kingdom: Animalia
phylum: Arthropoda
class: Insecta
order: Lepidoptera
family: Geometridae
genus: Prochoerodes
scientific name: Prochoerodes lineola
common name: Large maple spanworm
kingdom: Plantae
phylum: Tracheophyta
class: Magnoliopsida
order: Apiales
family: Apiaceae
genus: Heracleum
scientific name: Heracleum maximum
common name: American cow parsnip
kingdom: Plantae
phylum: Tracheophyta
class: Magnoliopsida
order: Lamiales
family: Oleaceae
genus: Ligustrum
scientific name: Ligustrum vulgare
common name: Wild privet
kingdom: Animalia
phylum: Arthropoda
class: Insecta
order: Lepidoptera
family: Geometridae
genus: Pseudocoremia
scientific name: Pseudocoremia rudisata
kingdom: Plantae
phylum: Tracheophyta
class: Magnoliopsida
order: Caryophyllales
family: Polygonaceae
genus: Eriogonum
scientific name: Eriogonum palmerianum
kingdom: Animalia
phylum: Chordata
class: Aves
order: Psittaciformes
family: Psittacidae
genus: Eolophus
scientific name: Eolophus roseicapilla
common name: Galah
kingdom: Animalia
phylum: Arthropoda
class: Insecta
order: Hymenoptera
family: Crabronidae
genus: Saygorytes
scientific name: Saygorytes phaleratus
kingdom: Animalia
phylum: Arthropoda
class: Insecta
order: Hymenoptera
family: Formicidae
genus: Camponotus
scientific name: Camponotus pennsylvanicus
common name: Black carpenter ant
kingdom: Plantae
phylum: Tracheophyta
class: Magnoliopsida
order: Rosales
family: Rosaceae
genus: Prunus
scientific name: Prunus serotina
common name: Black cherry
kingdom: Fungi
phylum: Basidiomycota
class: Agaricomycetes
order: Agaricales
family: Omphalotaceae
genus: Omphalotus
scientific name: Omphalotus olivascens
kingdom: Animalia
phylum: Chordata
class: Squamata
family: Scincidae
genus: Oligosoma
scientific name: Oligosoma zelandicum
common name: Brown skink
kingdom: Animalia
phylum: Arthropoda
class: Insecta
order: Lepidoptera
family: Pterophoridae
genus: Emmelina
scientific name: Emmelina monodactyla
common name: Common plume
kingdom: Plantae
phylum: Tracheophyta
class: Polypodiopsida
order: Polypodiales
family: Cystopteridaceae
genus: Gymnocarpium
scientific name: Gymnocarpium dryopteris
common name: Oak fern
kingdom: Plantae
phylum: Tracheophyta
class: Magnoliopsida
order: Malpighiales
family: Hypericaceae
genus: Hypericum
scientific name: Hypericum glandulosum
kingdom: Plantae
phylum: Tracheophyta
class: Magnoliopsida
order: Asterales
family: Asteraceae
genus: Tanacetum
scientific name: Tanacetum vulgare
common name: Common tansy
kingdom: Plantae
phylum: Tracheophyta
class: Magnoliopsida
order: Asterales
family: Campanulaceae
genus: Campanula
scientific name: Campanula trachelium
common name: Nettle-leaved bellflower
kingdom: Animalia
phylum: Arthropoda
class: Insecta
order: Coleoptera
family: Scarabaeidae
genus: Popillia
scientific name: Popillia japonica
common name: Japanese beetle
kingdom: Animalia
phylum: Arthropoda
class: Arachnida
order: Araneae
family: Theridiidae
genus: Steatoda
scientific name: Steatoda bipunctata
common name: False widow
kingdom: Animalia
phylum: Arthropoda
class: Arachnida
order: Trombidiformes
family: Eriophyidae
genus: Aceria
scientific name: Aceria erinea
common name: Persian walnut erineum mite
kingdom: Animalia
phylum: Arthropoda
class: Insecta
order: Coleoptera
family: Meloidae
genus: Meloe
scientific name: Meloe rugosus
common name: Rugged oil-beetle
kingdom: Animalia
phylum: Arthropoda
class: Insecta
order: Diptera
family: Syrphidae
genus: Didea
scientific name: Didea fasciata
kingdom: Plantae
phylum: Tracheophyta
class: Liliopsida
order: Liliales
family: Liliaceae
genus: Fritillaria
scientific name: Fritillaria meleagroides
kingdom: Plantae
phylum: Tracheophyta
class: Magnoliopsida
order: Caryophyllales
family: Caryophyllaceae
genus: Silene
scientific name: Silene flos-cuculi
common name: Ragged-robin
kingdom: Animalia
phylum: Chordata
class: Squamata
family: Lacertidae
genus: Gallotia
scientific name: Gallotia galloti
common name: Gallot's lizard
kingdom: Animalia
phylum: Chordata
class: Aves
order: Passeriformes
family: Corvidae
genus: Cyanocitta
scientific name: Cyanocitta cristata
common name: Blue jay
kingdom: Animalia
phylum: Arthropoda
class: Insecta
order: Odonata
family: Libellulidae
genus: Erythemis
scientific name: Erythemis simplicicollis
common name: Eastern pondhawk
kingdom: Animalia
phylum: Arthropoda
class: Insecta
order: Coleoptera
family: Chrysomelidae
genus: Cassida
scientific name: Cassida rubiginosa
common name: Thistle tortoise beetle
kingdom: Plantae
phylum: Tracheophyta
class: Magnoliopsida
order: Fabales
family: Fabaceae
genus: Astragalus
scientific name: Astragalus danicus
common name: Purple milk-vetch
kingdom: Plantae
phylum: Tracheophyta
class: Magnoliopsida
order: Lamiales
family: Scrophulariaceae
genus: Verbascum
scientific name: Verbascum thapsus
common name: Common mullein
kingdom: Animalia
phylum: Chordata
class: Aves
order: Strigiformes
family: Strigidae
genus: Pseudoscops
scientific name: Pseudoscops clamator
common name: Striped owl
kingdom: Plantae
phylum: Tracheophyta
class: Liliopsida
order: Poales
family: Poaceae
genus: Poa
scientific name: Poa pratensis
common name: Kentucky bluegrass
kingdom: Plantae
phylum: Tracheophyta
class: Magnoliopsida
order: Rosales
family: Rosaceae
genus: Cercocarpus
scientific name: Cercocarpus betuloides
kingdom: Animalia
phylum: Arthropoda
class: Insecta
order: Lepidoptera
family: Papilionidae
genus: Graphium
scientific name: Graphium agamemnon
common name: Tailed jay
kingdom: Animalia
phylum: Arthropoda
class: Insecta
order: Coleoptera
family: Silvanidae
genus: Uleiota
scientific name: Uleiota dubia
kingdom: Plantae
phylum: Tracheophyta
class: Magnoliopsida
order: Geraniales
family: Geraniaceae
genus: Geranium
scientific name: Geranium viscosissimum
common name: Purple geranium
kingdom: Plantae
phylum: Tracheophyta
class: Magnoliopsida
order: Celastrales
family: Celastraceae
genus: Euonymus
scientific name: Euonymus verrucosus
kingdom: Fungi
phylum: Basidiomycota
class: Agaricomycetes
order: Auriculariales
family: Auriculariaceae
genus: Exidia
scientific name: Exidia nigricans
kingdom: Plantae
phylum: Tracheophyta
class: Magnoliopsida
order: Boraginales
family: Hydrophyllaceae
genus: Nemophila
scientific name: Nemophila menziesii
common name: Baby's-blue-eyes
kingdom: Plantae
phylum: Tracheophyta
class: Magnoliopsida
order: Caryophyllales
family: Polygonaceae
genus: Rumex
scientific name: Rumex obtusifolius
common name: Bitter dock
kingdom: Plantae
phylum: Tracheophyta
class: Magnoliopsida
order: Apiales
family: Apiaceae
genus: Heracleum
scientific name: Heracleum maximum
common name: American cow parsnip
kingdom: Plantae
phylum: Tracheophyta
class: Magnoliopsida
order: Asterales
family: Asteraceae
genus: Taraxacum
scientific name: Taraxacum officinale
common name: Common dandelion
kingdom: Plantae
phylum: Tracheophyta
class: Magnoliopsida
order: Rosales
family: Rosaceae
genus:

■ ■ ■ ■

Reproduce the records word for word, starting at the line that contains "order: Auriculariales" and continuing through the last line of the records.

order: Auriculariales
family: Auriculariaceae
genus: Exidia
scientific name: Exidia nigricans
kingdom: Plantae
phylum: Tracheophyta
class: Magnoliopsida
order: Boraginales
family: Hydrophyllaceae
genus: Nemophila
scientific name: Nemophila menziesii
common name: Baby's-blue-eyes
kingdom: Plantae
phylum: Tracheophyta
class: Magnoliopsida
order: Caryophyllales
family: Polygonaceae
genus: Rumex
scientific name: Rumex obtusifolius
common name: Bitter dock
kingdom: Plantae
phylum: Tracheophyta
class: Magnoliopsida
order: Apiales
family: Apiaceae
genus: Heracleum
scientific name: Heracleum maximum
common name: American cow parsnip
kingdom: Plantae
phylum: Tracheophyta
class: Magnoliopsida
order: Asterales
family: Asteraceae
genus: Taraxacum
scientific name: Taraxacum officinale
common name: Common dandelion
kingdom: Plantae
phylum: Tracheophyta
class: Magnoliopsida
order: Rosales
family: Rosaceae
genus:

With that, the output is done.